>>>>>
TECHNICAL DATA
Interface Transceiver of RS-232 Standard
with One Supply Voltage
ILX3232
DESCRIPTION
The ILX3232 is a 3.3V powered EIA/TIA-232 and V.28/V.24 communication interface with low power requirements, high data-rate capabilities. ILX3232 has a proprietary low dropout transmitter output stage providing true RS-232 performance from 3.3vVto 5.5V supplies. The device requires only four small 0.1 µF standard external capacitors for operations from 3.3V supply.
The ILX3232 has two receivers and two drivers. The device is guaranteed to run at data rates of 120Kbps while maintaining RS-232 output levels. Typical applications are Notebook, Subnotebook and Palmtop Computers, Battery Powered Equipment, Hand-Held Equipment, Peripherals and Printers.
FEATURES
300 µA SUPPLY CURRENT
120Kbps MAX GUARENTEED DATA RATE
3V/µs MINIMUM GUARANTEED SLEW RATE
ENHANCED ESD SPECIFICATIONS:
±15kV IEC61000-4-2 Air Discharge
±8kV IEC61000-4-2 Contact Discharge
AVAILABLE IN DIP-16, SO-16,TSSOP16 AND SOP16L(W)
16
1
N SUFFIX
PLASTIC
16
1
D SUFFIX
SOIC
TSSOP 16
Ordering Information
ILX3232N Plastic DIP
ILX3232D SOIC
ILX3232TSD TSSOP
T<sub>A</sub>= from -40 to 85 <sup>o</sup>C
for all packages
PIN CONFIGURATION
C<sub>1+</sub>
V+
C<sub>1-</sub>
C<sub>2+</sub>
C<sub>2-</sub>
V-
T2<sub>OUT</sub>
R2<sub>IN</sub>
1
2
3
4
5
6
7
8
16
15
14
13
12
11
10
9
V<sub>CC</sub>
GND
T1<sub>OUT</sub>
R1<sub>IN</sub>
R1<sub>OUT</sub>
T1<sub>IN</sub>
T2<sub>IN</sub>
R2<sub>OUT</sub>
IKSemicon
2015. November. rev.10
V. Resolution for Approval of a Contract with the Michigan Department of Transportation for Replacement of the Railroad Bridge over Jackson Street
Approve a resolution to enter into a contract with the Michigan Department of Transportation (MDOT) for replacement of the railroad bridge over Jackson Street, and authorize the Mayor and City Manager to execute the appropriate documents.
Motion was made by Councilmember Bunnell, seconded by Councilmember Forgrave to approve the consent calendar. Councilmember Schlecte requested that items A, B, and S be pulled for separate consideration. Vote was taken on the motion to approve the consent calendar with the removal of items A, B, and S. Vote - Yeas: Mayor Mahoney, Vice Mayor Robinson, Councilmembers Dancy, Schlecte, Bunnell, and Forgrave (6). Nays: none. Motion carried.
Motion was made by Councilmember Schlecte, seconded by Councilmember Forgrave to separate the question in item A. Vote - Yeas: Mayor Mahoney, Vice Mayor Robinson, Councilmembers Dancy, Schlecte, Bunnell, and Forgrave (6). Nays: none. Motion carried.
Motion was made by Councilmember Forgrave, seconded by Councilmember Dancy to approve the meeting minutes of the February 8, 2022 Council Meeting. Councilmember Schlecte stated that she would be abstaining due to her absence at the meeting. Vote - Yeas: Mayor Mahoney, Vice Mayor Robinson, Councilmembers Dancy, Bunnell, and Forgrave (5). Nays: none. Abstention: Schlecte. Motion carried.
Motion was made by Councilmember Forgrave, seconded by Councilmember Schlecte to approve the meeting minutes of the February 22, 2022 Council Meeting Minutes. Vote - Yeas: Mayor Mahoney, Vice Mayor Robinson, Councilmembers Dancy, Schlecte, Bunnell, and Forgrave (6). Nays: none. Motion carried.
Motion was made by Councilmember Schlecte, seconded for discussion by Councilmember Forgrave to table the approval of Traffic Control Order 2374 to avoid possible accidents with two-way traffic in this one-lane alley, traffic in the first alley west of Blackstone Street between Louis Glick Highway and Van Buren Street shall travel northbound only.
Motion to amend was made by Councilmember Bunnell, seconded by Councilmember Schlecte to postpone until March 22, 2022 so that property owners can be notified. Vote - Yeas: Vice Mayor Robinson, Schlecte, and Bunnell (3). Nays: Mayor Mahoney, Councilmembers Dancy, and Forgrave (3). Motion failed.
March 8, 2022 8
<<<<<
● **EXERCISE**:
Every record must be transcribed exactly as written.

● **EXERCISE SOLUTION**:
TECHNICAL DATA
Interface Transceiver of RS-232 Standard
with One Supply Voltage
ILX3232
DESCRIPTION
The ILX3232 is a 3.3V powered EIA/TIA-232 and V.28/V.24 communication interface with low power requirements, high data-rate capabilities. ILX3232 has a proprietary low dropout transmitter output stage providing true RS-232 performance from 3.3vVto 5.5V supplies. The device requires only four small 0.1 µF standard external capacitors for operations from 3.3V supply.
The ILX3232 has two receivers and two drivers. The device is guaranteed to run at data rates of 120Kbps while maintaining RS-232 output levels. Typical applications are Notebook, Subnotebook and Palmtop Computers, Battery Powered Equipment, Hand-Held Equipment, Peripherals and Printers.
FEATURES
300 µA SUPPLY CURRENT
120Kbps MAX GUARENTEED DATA RATE
3V/µs MINIMUM GUARANTEED SLEW RATE
ENHANCED ESD SPECIFICATIONS:
±15kV IEC61000-4-2 Air Discharge
±8kV IEC61000-4-2 Contact Discharge
AVAILABLE IN DIP-16, SO-16,TSSOP16 AND SOP16L(W)
16
1
N SUFFIX
PLASTIC
16
1
D SUFFIX
SOIC
TSSOP 16
Ordering Information
ILX3232N Plastic DIP
ILX3232D SOIC
ILX3232TSD TSSOP
T<sub>A</sub>= from -40 to 85 <sup>o</sup>C
for all packages
PIN CONFIGURATION
C<sub>1+</sub>
V+
C<sub>1-</sub>
C<sub>2+</sub>
C<sub>2-</sub>
V-
T2<sub>OUT</sub>
R2<sub>IN</sub>
1
2
3
4
5
6
7
8
16
15
14
13
12
11
10
9
V<sub>CC</sub>
GND
T1<sub>OUT</sub>
R1<sub>IN</sub>
R1<sub>OUT</sub>
T1<sub>IN</sub>
T2<sub>IN</sub>
R2<sub>OUT</sub>
IKSemicon
2015. November. rev.10
V. Resolution for Approval of a Contract with the Michigan Department of Transportation for Replacement of the Railroad Bridge over Jackson Street
Approve a resolution to enter into a contract with the Michigan Department of Transportation (MDOT) for replacement of the railroad bridge over Jackson Street, and authorize the Mayor and City Manager to execute the appropriate documents.
Motion was made by Councilmember Bunnell, seconded by Councilmember Forgrave to approve the consent calendar. Councilmember Schlecte requested that items A, B, and S be pulled for separate consideration. Vote was taken on the motion to approve the consent calendar with the removal of items A, B, and S. Vote - Yeas: Mayor Mahoney, Vice Mayor Robinson, Councilmembers Dancy, Schlecte, Bunnell, and Forgrave (6). Nays: none. Motion carried.
Motion was made by Councilmember Schlecte, seconded by Councilmember Forgrave to separate the question in item A. Vote - Yeas: Mayor Mahoney, Vice Mayor Robinson, Councilmembers Dancy, Schlecte, Bunnell, and Forgrave (6). Nays: none. Motion carried.
Motion was made by Councilmember Forgrave, seconded by Councilmember Dancy to approve the meeting minutes of the February 8, 2022 Council Meeting. Councilmember Schlecte stated that she would be abstaining due to her absence at the meeting. Vote - Yeas: Mayor Mahoney, Vice Mayor Robinson, Councilmembers Dancy, Bunnell, and Forgrave (5). Nays: none. Abstention: Schlecte. Motion carried.
Motion was made by Councilmember Forgrave, seconded by Councilmember Schlecte to approve the meeting minutes of the February 22, 2022 Council Meeting Minutes. Vote - Yeas: Mayor Mahoney, Vice Mayor Robinson, Councilmembers Dancy, Schlecte, Bunnell, and Forgrave (6). Nays: none. Motion carried.
Motion was made by Councilmember Schlecte, seconded for discussion by Councilmember Forgrave to table the approval of Traffic Control Order 2374 to avoid possible accidents with two-way traffic in this one-lane alley, traffic in the first alley west of Blackstone Street between Louis Glick Highway and Van Buren Street shall travel northbound only.
Motion to amend was made by Councilmember Bunnell, seconded by Councilmember Schlecte to postpone until March 22, 2022 so that property owners can be notified. Vote - Yeas: Vice Mayor Robinson, Schlecte, and Bunnell (3). Nays: Mayor Mahoney, Councilmembers Dancy, and Forgrave (3). Motion failed.
March 8, 2022 8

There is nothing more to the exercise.